What we need at this stage is rapid system design and decision-making within cyberspace in a way that respects the internet’s genetic code, along with the formation of strategic and appropriate rules.

New IT strategies are being formulated with a view to the staging of the 2020 Olympic and Paralympic Games in Tokyo, and we must push forward with the task of making social infrastructure smarter and more sophisticated in a way consistent with internet and cyber-first principles. Given the internet’s broad reach throughout society and the availability of commercial internet services, the task of enhancing the quality of trust offered by the internet is regarded as a priority. Because the internet is now so widespread and acts as a basis for industrial and social activity, governments seek to tighten their control over the internet for national security considerations and reasons. This trend appears to be gaining momentum not only in the likes of China and Russia but across the entire world. From this perspective also, it would seem crucial that we remain acutely aware of the importance of maintaining and developing environments apt to creating and forming the knowledge and experience to independently design, implement, build, and operate global research & development networks, and that we reaffirm the responsibilities that WIDE Project shares with all of its member organizations. Against this backdrop, WIDE Project must develop and expand the global network environment and set in motion a new stage of research & development.

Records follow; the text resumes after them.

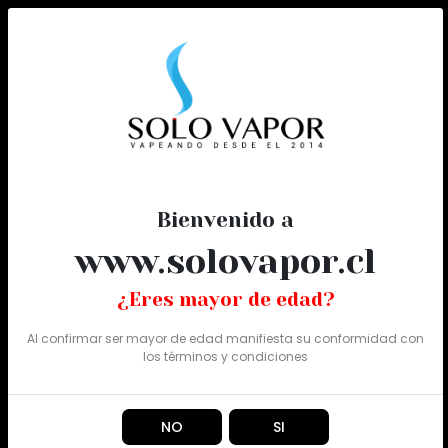
0
Todo
Bienvenido a
www.solovapor.cl
¿Eres mayor de edad?
Al confirmar ser mayor de edad manifiesta su conformidad con
los
términos y condiciones
NO
SI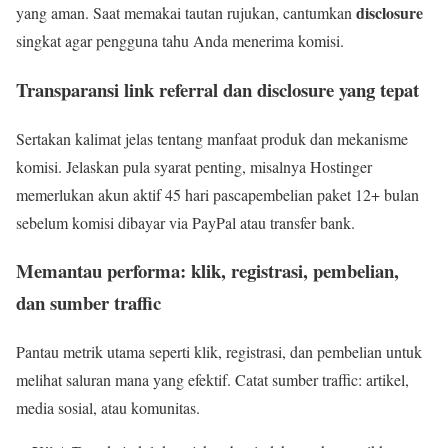
disclosure
yang aman. Saat memakai tautan rujukan, cantumkan
singkat agar pengguna tahu Anda menerima komisi.
Transparansi link referral dan disclosure yang tepat
Sertakan kalimat jelas tentang manfaat produk dan mekanisme
komisi. Jelaskan pula syarat penting, misalnya Hostinger
memerlukan akun aktif 45 hari pascapembelian paket 12+ bulan
sebelum komisi dibayar via PayPal atau transfer bank.
Memantau performa: klik, registrasi, pembelian,
dan sumber traffic
Pantau metrik utama seperti klik, registrasi, dan pembelian untuk
melihat saluran mana yang efektif. Catat sumber traffic: artikel,
media sosial, atau komunitas.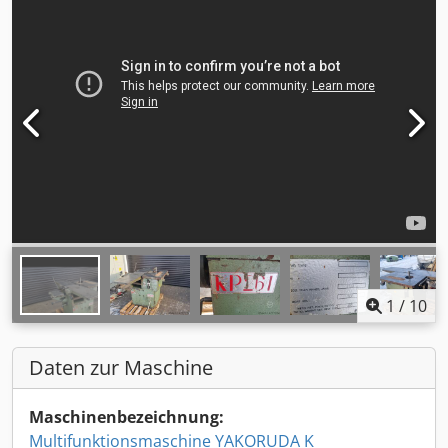
1
/
10
Daten zur Maschine
Maschinenbezeichnung:
Multifunktionsmaschine YAKORUDA K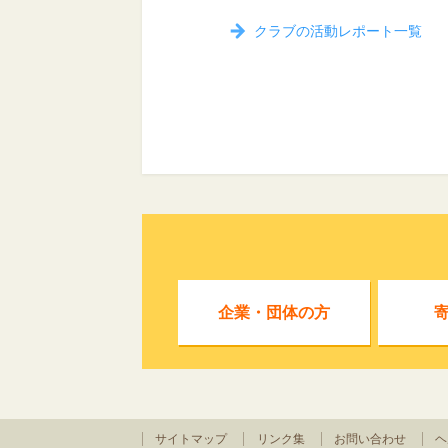
クラブの活動レポート一覧
企業・団体の方
サイトマップ
リンク集
お問い合わせ
ヘ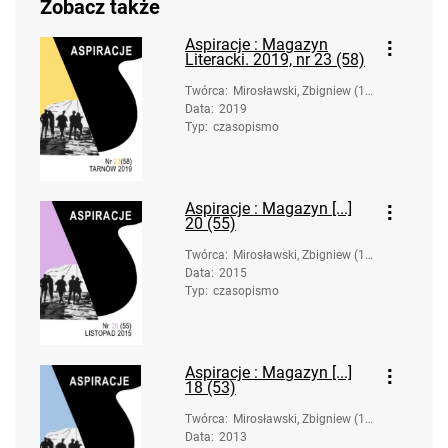
Zobacz także
Aspiracje : Magazyn
Literacki. 2019, nr 23 (58)
Twórca
:
Mirosławski, Zbigniew (19
Data
:
2019
58-). Oprac.
Typ
:
czasopismo
Aspiracje : Magazyn [...]
20 (55)
Twórca
:
Mirosławski, Zbigniew (19
Data
:
2015
58-). Oprac.
Typ
:
czasopismo
Aspiracje : Magazyn [...]
18 (53)
Twórca
:
Mirosławski, Zbigniew (19
Data
:
2013
58-). Oprac.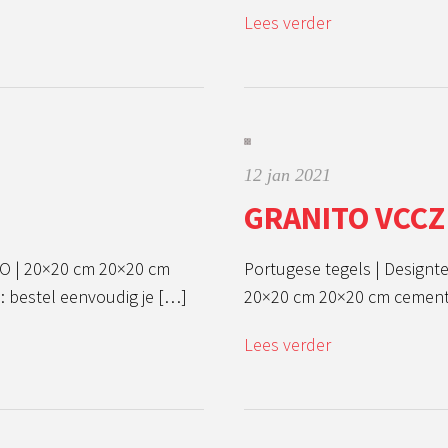
Lees verder
12 jan 2021
GRANITO VCCZ
O | 20×20 cm 20×20 cm
Portugese tegels | Designt
: bestel eenvoudig je […]
20×20 cm 20×20 cm cementt
Lees verder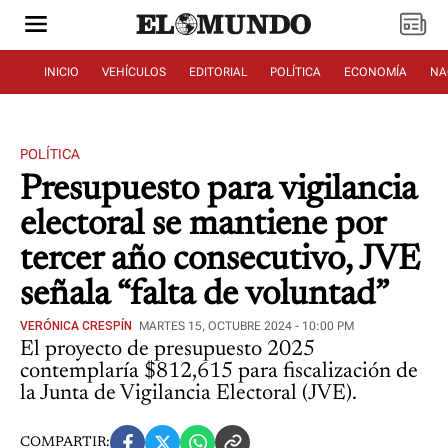
INICIO
VEHÍCULOS
EDITORIAL
POLÍTICA
ECONOMÍA
NA
POLÍTICA
Presupuesto para vigilancia
electoral se mantiene por
tercer año consecutivo, JVE
señala “falta de voluntad”
VERÓNICA CRESPÍN
MARTES 15, OCTUBRE 2024 - 10:00 PM
El proyecto de presupuesto 2025
contemplaría $812,615 para fiscalización de
la Junta de Vigilancia Electoral (JVE).
COMPARTIR: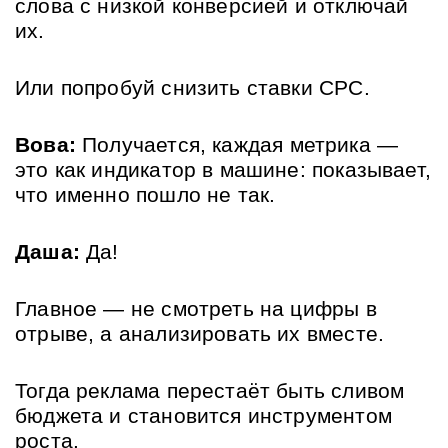
слова с низкой конверсией и отключай 
их. 
Или попробуй снизить ставки CPC.
Вова:
 Получается, каждая метрика — 
это как индикатор в машине: показывает, 
что именно пошло не так.
Даша:
 Да! 
Главное — не смотреть на цифры в 
отрыве, а анализировать их вместе. 
Тогда реклама перестаёт быть сливом 
бюджета и становится инструментом 
роста.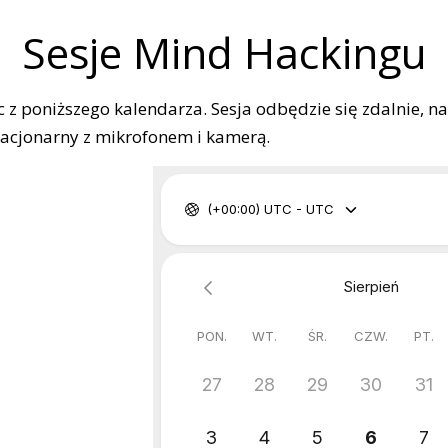
Sesje Mind Hackingu
ąc z poniższego kalendarza. Sesja odbędzie się zdalnie, 
tacjonarny z mikrofonem i kamerą.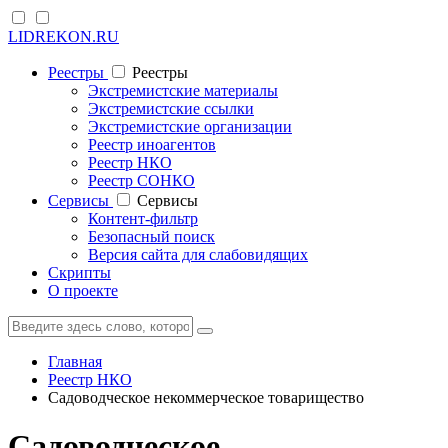
LIDREKON.RU
Реестры
Реестры
Экстремистские материалы
Экстремистские ссылки
Экстремистские организации
Реестр иноагентов
Реестр НКО
Реестр СОНКО
Cервисы
Cервисы
Контент-фильтр
Безопасный поиск
Версия сайта для слабовидящих
Скрипты
О проекте
Главная
Реестр НКО
Садоводческое некоммерческое товарищество
Садоводческое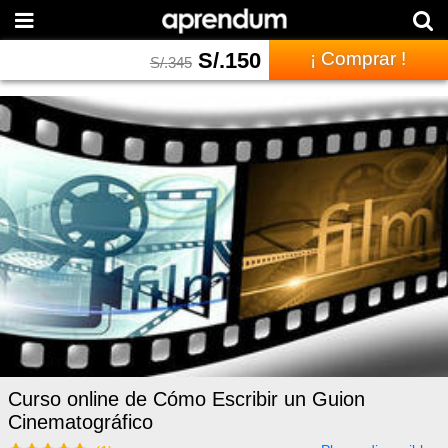
S/.
150
¡ Comprar !
S/.
345
Curso online de Cómo Escribir un Guion
Cinematográfico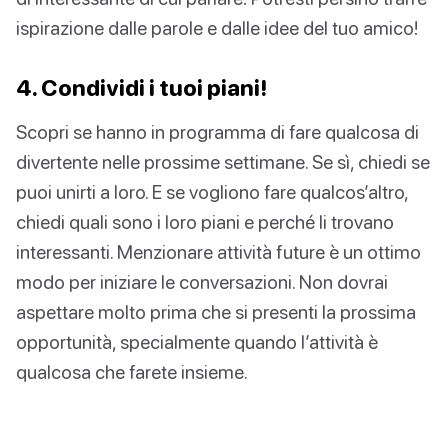
ispirazione dalle parole e dalle idee del tuo amico!
4. Condividi i tuoi piani!
Scopri se hanno in programma di fare qualcosa di
divertente nelle prossime settimane. Se sì, chiedi se
puoi unirti a loro. E se vogliono fare qualcos’altro,
chiedi quali sono i loro piani e perché li trovano
interessanti. Menzionare attività future è un ottimo
modo per iniziare le conversazioni. Non dovrai
aspettare molto prima che si presenti la prossima
opportunità, specialmente quando l’attività è
qualcosa che farete insieme.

WIDE Project is operated as a consortium of academic and industrial partners. By offering an environment geared toward practical and applied research—which differs from the objective-based research common to business organizations and fundamental research found in academic circles, where creativity and originality are sought—WIDE Project has been able to achieve results that go beyond those of conventional research institutions. This is a research model unique to WIDE as a defining element, and part of its genetic code, and it is essential that we further develop and maintain this approach to our research.

In closing, I would like to express my sincerest gratitude to all those individuals and organizations that have supported the activities of WIDE Project and to ask for your continued participation, cooperation, guidance and encouragement. With your help and cooperation, I am excited at the prospect of having this opportunity to work together with you all to explore new fields and strive towards the realization of safer, more secure social infrastructure.